### Your instructions
Only the lines of the data below from the one with "revolutioniert." through the one with "Wissenschaftler um Matthias Mann (MPI für" are wanted. Repeat them exactly.

(Dataset entries)
- Opening Delimiter -

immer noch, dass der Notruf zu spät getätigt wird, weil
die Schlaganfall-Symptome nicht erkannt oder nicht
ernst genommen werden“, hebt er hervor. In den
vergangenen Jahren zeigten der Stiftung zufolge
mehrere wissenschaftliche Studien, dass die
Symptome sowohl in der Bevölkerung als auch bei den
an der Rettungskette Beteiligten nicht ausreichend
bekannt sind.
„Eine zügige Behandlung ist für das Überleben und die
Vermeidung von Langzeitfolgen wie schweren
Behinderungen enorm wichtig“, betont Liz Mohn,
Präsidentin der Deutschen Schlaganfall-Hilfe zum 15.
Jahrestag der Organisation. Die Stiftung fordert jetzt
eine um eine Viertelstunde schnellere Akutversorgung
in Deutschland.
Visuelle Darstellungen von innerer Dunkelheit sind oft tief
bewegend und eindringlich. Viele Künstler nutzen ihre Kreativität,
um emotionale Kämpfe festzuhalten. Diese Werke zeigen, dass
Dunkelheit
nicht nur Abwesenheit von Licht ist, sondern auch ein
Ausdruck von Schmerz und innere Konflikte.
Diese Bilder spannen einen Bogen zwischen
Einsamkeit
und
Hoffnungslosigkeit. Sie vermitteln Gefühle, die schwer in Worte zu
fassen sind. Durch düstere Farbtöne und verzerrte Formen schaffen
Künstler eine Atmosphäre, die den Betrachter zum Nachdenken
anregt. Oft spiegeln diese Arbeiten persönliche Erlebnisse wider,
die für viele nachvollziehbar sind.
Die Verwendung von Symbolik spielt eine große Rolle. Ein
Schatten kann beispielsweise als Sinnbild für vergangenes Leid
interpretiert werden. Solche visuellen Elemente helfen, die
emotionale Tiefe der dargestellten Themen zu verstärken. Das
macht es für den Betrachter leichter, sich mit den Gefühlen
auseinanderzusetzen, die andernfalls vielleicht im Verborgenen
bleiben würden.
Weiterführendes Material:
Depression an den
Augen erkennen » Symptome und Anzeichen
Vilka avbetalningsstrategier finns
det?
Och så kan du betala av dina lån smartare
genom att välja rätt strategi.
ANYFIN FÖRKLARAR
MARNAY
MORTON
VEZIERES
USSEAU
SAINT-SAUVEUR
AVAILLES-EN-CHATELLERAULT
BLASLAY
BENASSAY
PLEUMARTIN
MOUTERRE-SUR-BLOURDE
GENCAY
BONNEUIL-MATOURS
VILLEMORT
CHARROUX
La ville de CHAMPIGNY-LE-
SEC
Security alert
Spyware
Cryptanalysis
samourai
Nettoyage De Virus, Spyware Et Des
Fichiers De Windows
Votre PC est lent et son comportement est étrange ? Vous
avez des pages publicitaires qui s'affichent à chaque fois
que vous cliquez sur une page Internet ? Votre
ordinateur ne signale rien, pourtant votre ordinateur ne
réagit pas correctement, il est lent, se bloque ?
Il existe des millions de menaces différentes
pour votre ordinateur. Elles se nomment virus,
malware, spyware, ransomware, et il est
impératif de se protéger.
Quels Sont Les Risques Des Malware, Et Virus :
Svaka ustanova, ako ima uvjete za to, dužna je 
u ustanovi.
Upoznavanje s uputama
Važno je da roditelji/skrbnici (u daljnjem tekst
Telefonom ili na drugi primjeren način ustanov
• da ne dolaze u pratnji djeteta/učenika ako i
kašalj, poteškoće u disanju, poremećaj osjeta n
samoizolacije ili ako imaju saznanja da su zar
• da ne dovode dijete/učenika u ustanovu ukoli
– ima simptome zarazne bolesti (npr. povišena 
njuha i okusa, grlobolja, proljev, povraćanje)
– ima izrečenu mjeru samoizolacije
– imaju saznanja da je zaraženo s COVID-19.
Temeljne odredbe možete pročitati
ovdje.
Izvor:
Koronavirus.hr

- Closing Delimiter -
- Opening Delimiter -

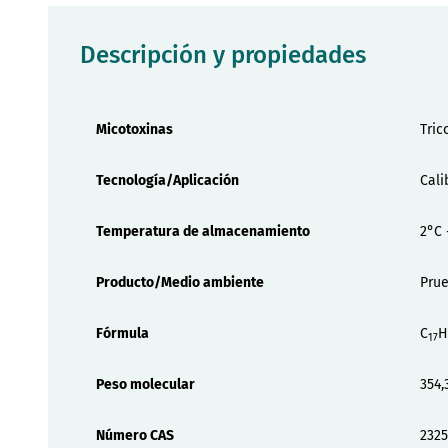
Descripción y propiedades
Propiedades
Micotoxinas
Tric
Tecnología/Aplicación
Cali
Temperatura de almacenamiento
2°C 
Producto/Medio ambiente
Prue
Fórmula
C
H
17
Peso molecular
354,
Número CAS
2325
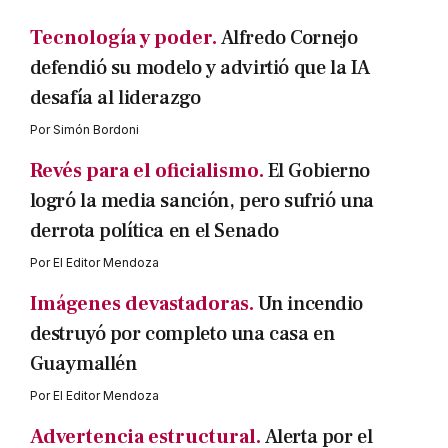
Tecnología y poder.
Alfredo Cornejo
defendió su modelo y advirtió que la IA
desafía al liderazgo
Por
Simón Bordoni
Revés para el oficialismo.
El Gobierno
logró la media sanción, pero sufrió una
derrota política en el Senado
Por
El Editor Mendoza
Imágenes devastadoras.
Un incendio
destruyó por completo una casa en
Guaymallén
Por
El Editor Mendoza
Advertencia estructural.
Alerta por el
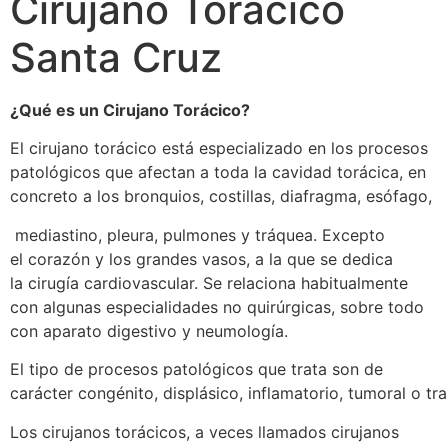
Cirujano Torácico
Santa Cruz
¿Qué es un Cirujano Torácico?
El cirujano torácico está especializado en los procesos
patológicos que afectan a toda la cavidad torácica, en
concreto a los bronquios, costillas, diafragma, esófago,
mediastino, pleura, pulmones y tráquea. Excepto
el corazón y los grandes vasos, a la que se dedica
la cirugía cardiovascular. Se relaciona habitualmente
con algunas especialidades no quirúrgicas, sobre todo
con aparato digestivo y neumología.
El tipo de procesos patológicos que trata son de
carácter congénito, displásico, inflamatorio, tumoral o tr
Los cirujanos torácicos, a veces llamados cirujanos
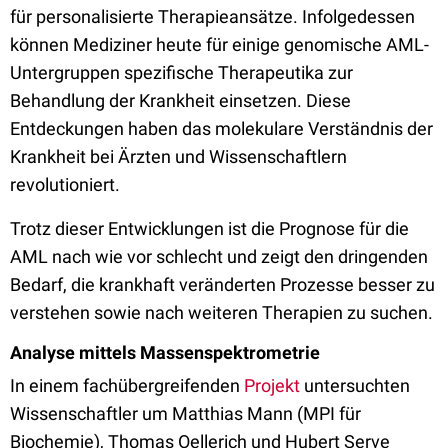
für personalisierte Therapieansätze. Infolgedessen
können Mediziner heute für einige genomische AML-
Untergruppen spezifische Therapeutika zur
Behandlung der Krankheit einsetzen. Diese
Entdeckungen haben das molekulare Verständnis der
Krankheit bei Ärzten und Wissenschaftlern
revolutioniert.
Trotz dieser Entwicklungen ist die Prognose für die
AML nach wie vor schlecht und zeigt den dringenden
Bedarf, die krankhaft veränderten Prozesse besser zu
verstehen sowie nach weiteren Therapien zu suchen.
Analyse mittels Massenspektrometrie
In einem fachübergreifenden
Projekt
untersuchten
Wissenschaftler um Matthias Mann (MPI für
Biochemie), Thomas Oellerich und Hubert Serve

- Closing Delimiter -

### Answer section
revolutioniert.
Trotz dieser Entwicklungen ist die Prognose für die
AML nach wie vor schlecht und zeigt den dringenden
Bedarf, die krankhaft veränderten Prozesse besser zu
verstehen sowie nach weiteren Therapien zu suchen.
Analyse mittels Massenspektrometrie
In einem fachübergreifenden
Projekt
untersuchten
Wissenschaftler um Matthias Mann (MPI für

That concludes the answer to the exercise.